REPUBLIKA.CO.ID,JAKARTA—Keteguhan sikap Komisi Pemberantasan Korupsi (KPK) untuk tak membuka nama-nama menteri yang ditandai merah ataupun kuning dinilai mengarah pada pelanggaran azas praduga tak bersalah.
“Cara Presiden Jokowi bekerja sama dengan KPK dalam menentukan calon menteri bermasalah merupakan terobosan yang juga oleh Buya Syafii Maarif dipandang cerdik. Namun, dari sisi etika pemerintahan, kerja sama mereka kurang tepat dan cenderung melanggar azas praduga tak bersalah,” papar Guru Besar Universitas Padjajaran Romli Atmasasmita, Selasa (11/11).
Merujuk pada pertimbangan tersebut, ia meminta KPK agar segera menuntaskan sosialisasi para calon menteri yang diberi tanda bermasalah tadi pada masyarakat. Hal tersebut, sambung Romli, agar terhindar dari potensi pelanggaran terhadap ketentuan UUD 1945.
"Jika KPK tak bergeming dan tetap tak menuntaskan langkah hukum dimaksud, maka dikhawatirkan KPK melanggar konstitusi dan UU HAM," kata Romli.

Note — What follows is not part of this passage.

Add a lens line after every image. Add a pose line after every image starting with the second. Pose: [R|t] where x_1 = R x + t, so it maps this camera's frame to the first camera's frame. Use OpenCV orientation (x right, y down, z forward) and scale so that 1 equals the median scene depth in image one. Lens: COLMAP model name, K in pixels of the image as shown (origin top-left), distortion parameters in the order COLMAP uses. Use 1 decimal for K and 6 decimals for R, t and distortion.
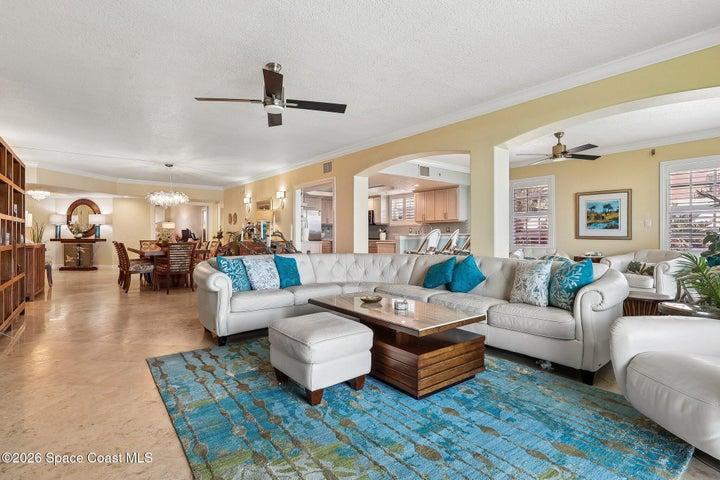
lens RADIAL K [[369.1, 0, 359.1], [0, 369.1, 230.7], [0, 0, 1]] dist [0.003528, 0.000076]
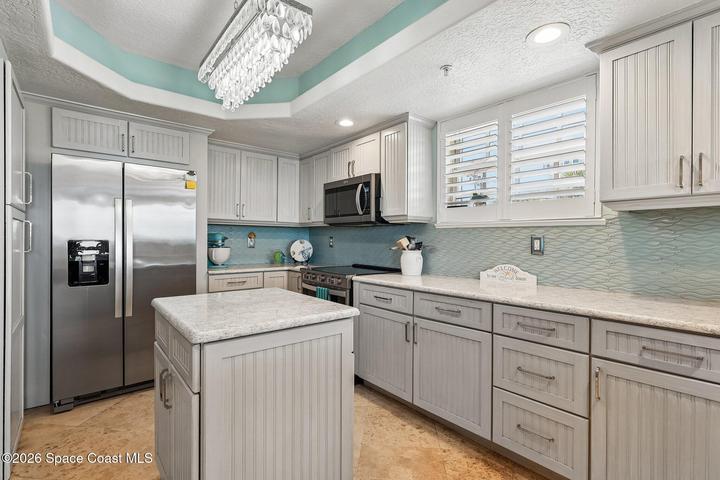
lens RADIAL K [[343.1, 0, 361.6], [0, 343.1, 240.2], [0, 0, 1]] dist [-0.002622, -0.000181]
pose [[0.999840, 0.003394, 0.017553, 0.020137], [-0.003639, 0.999896, 0.013924, -0.006564], [-0.017504, -0.013985, 0.999749, 0.743491]]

Jika hal tersebut terjadi, sambung Romli, maka semua pihak yang terlibat dalan pelanggaran tersebut dapat dipandang sebagai perbuatan penyertaan dalam Pasal 55 KUHP menyuruh melakukan pembantuan atau penganjuran.
"Selain dari hal tersebut, saya tetap teguh pada pandangan saya bahwa karakter hukum yang benar adalah mengharamkan prinsip tujuan menghalalkan cara dalam setiap pengambilan kebijakan apapun," jelasnya.